Task: Copy each line of the records that contains the word "water".
Data to examine Start Marker
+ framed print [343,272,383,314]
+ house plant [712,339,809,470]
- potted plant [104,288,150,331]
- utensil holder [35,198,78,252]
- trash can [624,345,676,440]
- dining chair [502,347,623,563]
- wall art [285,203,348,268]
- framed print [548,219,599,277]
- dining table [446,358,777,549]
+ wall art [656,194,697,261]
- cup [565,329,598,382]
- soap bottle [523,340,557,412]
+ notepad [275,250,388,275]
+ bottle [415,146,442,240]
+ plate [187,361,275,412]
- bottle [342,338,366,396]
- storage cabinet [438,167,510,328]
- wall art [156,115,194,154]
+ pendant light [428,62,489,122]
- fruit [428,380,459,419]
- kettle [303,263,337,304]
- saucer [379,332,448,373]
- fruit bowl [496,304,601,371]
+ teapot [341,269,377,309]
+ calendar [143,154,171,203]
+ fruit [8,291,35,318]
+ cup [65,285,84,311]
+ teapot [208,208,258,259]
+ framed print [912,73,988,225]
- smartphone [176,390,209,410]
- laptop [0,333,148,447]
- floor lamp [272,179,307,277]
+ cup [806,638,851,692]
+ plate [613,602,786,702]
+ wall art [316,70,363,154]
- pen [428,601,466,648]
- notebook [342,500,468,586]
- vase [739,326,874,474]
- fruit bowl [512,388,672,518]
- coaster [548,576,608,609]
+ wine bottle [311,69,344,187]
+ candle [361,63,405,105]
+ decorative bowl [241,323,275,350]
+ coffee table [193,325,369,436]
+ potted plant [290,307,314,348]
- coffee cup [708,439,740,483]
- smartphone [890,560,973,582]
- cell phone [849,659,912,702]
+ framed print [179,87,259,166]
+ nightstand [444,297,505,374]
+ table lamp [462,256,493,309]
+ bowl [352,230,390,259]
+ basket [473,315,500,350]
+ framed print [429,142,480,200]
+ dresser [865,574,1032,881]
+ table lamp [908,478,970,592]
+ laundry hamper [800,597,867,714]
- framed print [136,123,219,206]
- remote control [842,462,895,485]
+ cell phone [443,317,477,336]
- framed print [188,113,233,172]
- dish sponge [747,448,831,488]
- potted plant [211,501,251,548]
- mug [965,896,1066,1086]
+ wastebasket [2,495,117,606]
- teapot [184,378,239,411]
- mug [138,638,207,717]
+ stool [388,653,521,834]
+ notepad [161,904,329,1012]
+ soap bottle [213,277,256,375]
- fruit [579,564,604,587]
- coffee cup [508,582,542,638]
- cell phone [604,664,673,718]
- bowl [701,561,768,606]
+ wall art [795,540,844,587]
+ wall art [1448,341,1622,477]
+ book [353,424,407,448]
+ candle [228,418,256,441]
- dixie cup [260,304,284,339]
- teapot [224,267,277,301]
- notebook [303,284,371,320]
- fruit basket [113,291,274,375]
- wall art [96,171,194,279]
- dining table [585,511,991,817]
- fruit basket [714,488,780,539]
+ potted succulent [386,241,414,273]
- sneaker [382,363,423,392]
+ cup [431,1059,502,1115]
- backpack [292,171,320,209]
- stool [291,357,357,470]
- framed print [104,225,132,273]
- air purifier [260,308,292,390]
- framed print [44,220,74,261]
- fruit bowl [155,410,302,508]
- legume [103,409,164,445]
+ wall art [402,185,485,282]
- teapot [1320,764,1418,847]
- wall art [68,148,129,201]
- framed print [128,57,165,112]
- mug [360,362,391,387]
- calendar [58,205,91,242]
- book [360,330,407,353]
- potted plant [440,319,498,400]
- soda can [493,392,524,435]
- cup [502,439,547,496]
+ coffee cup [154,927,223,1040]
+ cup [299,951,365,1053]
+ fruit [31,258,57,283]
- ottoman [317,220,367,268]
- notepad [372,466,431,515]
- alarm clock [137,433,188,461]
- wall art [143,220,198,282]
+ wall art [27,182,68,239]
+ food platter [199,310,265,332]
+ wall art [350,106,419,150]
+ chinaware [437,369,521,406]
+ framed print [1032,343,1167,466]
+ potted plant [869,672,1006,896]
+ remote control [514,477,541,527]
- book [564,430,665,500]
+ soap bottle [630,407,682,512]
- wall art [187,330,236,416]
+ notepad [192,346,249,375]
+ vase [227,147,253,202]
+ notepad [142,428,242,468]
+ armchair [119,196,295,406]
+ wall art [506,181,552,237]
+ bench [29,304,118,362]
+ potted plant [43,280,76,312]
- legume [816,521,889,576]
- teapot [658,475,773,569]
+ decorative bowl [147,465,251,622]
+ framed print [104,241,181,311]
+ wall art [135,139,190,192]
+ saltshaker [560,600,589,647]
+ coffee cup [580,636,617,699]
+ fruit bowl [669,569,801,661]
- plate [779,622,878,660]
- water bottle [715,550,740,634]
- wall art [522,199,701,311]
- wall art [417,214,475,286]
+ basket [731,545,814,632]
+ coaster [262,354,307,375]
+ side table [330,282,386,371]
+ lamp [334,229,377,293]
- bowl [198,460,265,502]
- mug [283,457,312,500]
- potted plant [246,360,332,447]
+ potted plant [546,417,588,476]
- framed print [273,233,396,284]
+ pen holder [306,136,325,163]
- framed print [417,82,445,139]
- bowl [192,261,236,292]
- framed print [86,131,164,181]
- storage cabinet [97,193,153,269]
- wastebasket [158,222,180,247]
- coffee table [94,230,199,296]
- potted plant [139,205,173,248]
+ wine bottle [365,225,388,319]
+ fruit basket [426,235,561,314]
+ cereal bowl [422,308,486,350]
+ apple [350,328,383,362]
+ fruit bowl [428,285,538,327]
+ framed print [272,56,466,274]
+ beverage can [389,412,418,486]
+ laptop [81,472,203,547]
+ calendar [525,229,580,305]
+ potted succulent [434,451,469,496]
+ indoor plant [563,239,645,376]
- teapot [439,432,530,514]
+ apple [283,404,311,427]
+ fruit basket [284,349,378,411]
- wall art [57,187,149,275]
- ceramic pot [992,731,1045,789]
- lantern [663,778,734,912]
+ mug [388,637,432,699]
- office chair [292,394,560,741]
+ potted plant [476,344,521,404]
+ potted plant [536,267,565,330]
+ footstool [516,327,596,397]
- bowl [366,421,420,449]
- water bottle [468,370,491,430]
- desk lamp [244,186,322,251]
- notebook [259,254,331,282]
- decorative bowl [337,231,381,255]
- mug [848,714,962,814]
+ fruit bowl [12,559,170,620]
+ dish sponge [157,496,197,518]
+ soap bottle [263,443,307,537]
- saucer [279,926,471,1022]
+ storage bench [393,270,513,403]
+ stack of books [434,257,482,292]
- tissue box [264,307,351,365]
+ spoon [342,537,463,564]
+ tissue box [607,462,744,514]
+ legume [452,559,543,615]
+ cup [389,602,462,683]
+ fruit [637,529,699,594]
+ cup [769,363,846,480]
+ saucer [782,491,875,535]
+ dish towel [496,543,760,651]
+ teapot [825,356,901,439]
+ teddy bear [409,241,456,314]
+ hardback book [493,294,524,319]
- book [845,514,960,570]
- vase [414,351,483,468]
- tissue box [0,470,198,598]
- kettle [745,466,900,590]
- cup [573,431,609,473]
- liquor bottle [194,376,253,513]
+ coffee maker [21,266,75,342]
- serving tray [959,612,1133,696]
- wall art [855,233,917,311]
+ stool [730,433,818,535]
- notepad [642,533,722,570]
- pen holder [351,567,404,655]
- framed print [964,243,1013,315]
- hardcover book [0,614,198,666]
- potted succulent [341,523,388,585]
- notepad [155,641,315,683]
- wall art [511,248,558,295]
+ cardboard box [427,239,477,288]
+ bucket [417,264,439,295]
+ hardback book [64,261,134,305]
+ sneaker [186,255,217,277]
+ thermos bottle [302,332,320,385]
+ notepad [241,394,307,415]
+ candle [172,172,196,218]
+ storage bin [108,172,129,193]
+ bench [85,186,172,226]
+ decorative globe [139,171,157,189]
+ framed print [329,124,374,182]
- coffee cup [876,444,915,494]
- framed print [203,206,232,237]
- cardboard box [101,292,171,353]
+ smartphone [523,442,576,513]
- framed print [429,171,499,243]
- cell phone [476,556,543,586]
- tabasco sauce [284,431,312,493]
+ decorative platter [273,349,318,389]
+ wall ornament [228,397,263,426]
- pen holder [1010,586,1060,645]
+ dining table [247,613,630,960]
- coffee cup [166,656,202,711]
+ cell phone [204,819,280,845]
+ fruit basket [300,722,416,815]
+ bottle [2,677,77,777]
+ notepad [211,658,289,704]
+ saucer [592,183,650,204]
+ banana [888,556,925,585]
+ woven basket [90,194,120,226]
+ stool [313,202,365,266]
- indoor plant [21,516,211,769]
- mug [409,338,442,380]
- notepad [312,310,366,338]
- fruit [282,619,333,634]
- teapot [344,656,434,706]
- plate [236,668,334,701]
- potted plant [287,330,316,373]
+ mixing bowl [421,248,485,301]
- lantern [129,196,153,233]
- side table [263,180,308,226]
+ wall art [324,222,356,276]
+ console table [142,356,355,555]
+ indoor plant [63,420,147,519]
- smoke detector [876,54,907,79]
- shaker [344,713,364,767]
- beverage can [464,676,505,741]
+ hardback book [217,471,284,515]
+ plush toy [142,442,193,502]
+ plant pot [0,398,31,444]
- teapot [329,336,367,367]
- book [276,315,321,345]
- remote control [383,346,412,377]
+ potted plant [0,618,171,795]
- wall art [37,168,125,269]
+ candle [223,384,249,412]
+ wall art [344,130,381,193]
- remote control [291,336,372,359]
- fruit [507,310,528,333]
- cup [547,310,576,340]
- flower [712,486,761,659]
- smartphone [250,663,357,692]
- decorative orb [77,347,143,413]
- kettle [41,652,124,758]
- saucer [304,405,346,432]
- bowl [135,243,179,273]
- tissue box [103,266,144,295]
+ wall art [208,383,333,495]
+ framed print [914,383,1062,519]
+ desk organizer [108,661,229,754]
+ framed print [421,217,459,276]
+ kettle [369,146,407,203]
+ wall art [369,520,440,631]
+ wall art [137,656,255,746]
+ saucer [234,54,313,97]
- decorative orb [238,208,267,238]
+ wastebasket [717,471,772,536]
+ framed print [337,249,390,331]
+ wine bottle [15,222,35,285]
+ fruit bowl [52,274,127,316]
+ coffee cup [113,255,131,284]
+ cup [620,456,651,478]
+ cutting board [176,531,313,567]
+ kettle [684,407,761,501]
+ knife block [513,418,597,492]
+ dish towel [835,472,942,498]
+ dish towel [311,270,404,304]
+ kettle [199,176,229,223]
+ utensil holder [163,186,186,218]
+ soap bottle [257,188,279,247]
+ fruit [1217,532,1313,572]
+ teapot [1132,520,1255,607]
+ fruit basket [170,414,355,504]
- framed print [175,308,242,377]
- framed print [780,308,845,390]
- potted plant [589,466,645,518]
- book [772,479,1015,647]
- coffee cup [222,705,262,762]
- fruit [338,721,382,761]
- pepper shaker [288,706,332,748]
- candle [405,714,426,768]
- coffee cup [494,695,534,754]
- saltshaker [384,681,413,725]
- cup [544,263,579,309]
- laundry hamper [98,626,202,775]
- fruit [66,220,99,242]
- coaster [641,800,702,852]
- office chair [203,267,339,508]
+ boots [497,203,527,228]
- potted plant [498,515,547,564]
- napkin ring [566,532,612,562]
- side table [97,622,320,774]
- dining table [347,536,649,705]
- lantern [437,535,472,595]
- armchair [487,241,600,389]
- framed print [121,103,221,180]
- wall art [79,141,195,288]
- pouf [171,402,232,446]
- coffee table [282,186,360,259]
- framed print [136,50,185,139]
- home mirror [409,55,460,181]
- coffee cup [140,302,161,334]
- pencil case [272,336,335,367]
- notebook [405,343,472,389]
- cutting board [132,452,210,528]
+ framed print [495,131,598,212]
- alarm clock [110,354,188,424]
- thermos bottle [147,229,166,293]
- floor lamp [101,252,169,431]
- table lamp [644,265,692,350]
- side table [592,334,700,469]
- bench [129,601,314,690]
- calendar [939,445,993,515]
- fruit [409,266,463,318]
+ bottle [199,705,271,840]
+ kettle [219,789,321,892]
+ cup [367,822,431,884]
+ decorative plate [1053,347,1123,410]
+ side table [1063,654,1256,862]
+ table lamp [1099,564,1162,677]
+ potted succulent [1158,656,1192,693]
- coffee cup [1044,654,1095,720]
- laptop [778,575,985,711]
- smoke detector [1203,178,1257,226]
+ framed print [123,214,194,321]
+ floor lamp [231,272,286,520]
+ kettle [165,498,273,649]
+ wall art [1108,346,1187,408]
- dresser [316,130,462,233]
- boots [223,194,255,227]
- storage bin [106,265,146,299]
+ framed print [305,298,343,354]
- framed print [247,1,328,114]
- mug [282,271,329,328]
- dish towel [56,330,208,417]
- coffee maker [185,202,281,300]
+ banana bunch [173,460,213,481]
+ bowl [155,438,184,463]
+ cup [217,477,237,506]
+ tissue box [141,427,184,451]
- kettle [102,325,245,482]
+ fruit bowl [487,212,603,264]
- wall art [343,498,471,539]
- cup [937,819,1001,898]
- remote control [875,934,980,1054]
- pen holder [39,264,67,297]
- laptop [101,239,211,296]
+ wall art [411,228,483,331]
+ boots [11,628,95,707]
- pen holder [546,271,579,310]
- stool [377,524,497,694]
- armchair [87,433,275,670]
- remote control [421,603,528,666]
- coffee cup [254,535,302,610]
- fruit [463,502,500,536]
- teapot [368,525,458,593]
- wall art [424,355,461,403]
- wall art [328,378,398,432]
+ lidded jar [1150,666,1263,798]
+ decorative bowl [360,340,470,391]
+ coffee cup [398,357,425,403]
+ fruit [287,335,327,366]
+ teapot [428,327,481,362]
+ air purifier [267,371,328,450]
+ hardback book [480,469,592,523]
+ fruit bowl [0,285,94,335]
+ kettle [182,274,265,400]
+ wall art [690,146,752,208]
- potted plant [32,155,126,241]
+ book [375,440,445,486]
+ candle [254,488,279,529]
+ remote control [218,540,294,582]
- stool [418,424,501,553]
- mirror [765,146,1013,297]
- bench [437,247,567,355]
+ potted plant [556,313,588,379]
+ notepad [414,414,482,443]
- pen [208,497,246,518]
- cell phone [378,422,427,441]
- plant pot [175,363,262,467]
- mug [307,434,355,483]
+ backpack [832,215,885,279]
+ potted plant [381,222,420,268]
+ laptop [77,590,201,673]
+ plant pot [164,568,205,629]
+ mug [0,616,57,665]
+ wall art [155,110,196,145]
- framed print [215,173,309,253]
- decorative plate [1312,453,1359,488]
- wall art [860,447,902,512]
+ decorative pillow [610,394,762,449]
Data to examine End Marker
Written answer:
- water bottle [715,550,740,634]
- water bottle [468,370,491,430]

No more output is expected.